LOS DEL FRENTE

De la quietud melancólica del silencio nocturno, empezaron a escucharse ruidos tenues, de ellos sobresalían el ladrido temeroso de un perro pequeño, el llanto chillón de un niño y una voz desgastada por el tiempo, todo esto fue llegando a mis oídos ya de por sí bloqueados, porque el señor que vivía dentro de mis oídos no golpeaba de forma rítmica sus instrumentos musicales, a pesar del desvelo diario que sufría quise saber de dónde provenían dichos ruidos, y me percaté que era de la casa del frente.

Esa casa del frente había estado desocupada por muchos años, sus dueños: dos ancianos y un perro viejo desaparecieron sin dejar rastro alguno, la habían dejado abierta, en completa libertad, y todos nosotros seguíamos atendiéndola, cuidándola con esmero como esperando que sus dueños volviesen algún día, era el símbolo de la fe y esperanza, de la misma vida, y de nuestro vecindario.

Me había acostumbrado a vivir en completa soledad, alguien que me había acompañado durante muchos años, ya estaba en la paz del eterno silencio, nuestros retoños ya habían crecido tanto que eran árboles con raíces ancladas en otros lugares; lo que se conoce como familia cercana, se me presentaba como un recuerdo lejano, como un escrito que el tiempo intentaba borrar de mi vetusta mente, eso me había convertido en un ser algo huraño, muchas veces malgeniado, pero no neurótico; todavía era capaz de andar, cantar, sonreír y hasta intentar escribir.

Seguí durmiendo y en la mañana, cuando me levanté, miró a la calle y era cierto, la casa del frente, si la famosa casa del frente, desde ese momento ya estaba habitada, eran inconfundibles los ladridos llorones del pequeño perro, el maullido del gato viejo y el movimiento de arreglo y acomodo de objetos en el interior de ella. Al mirar por la ventana abierta, noté que había una señora de edad avanzada, pensé, es la de la voz rara, además observé a una pareja entre los 30 y 32 años y dos pequeñuelos: una niña de unos 8 años y un niño de unos 6 años de edad, además del famoso perro pequeño que no dejaba de ladrar.

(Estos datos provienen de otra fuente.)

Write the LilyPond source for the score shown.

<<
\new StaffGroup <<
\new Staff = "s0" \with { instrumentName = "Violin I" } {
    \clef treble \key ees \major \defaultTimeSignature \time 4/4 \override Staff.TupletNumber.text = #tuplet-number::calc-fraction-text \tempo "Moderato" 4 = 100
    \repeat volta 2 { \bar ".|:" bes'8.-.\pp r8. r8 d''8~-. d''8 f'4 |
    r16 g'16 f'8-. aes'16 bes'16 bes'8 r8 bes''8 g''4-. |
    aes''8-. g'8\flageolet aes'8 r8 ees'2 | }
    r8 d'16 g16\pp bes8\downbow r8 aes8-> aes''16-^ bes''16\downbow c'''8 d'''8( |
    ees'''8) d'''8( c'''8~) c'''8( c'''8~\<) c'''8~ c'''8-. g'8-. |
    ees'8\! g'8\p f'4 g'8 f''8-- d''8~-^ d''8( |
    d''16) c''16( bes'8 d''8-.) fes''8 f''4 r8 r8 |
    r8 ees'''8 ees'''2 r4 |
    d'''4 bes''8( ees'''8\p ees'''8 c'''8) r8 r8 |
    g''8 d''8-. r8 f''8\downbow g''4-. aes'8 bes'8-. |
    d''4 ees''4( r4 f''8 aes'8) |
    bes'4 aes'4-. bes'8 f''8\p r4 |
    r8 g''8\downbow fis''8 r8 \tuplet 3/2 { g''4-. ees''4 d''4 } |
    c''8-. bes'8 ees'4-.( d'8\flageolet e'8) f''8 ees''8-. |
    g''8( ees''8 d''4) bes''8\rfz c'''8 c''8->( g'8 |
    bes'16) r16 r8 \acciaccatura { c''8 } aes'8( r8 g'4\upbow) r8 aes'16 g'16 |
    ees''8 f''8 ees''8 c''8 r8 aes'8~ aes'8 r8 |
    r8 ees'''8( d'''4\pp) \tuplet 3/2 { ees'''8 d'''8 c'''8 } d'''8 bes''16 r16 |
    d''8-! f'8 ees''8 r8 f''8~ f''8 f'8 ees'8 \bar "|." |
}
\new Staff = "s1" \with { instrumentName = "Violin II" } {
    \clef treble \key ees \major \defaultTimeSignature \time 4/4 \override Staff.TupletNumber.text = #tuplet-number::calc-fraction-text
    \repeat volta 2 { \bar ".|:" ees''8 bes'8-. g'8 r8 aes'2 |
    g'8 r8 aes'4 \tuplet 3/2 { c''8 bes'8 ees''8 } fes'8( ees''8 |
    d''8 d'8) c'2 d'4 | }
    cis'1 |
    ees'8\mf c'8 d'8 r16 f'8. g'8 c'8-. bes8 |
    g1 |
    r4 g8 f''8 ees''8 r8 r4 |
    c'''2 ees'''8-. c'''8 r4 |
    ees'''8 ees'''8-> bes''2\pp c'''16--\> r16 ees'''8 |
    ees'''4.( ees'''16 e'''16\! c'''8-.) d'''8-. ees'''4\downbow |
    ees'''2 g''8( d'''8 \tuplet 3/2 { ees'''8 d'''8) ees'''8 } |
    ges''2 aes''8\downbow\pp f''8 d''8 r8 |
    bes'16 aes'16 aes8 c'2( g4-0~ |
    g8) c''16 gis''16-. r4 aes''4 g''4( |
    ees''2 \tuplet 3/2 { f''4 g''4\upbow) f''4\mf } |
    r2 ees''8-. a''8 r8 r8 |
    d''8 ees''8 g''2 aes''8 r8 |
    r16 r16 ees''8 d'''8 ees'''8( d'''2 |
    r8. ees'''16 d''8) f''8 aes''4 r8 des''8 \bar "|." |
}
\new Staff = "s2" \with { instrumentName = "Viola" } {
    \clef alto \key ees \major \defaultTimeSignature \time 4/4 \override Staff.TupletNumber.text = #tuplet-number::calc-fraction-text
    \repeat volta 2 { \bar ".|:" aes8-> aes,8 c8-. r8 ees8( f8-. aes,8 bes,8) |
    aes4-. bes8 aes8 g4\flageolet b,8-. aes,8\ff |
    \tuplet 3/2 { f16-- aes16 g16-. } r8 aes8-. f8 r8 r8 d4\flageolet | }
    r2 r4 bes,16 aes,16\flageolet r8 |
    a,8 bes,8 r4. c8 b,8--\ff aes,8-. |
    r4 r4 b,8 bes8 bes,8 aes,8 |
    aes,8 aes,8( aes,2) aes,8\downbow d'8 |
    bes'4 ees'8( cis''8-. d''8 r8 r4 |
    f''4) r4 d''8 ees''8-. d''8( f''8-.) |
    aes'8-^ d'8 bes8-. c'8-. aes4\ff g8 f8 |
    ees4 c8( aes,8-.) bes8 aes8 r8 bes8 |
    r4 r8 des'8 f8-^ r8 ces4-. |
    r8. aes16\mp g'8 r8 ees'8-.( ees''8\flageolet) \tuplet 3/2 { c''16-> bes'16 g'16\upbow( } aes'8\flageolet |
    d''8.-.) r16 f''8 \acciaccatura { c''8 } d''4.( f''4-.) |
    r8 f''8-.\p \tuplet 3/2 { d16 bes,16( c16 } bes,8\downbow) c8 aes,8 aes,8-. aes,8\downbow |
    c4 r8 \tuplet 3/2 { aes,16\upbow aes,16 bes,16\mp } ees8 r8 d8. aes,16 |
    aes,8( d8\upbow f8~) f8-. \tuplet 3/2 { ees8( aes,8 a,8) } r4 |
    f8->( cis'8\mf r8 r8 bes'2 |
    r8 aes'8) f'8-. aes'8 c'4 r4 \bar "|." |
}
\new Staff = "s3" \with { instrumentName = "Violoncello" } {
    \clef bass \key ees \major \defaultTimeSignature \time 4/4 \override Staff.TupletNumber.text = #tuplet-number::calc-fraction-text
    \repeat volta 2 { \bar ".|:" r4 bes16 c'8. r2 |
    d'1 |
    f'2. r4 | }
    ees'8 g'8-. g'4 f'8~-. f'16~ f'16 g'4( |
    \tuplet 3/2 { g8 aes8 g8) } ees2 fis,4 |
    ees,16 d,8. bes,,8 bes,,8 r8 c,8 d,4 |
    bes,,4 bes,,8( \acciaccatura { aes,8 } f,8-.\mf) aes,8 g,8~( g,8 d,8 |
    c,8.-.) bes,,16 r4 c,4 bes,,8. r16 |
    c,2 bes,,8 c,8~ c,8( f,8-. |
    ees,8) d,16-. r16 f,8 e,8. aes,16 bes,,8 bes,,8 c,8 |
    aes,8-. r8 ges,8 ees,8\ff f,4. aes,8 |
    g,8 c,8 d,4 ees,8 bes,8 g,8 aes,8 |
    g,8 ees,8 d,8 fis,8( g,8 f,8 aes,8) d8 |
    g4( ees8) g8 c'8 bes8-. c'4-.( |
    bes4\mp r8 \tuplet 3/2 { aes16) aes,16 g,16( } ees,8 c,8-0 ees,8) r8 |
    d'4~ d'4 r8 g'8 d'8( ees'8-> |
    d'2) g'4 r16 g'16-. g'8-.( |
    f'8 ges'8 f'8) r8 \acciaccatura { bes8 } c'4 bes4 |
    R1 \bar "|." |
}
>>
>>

Nadie supo de donde llegaron, aparecieron como de la nada, muy similar a la forma como habían desaparecido sus dueños y ellos tomaron posesión de la casa como si ya la hubiesen conocido de antemano.

Un día los vi, asomados por la puerta del patio de mi casa, eran unos pequeñuelos graciosos, estaban como buscando o indagando que había dentro de mi casa, al verme sentado debajo del palo de mango, corrieron despavorido hacia su casa, la del frente, y detrás de ellos corría el famoso perro del ladrido melancólico, solo sonreí, caramba todos son iguales de traviesos.

Nunca me había fijado en nadie que no fuese mi familia, estaba tan encerrado en mí mismo, como en una especie de caparazón tribal, jamás pensé que alguien que no fuese uno de mis seres queridos podía llegar a mi vida, pero con los del frente, percibí una energía muy similar a la que sentía con mi familia, en especial con los dos pequeñuelos, era como si ellos ya sabían de mí y fueron enviados para alegrarme los últimos días de mi vida, al mirarlos sentí una unión especial con ellos, una conexión tan fuerte que se transfería a través de todo el universo.

Estando en esta divagación de pensamiento y consciencia, sonreí y tomado mi bicicleta vieja, cacho de vaca, salí a dar una vuelta por el verde prado de la campiña, aunque seguía pensando en los del frente, mi rostro se iluminó, había llegado otra vez la felicidad a mi vida.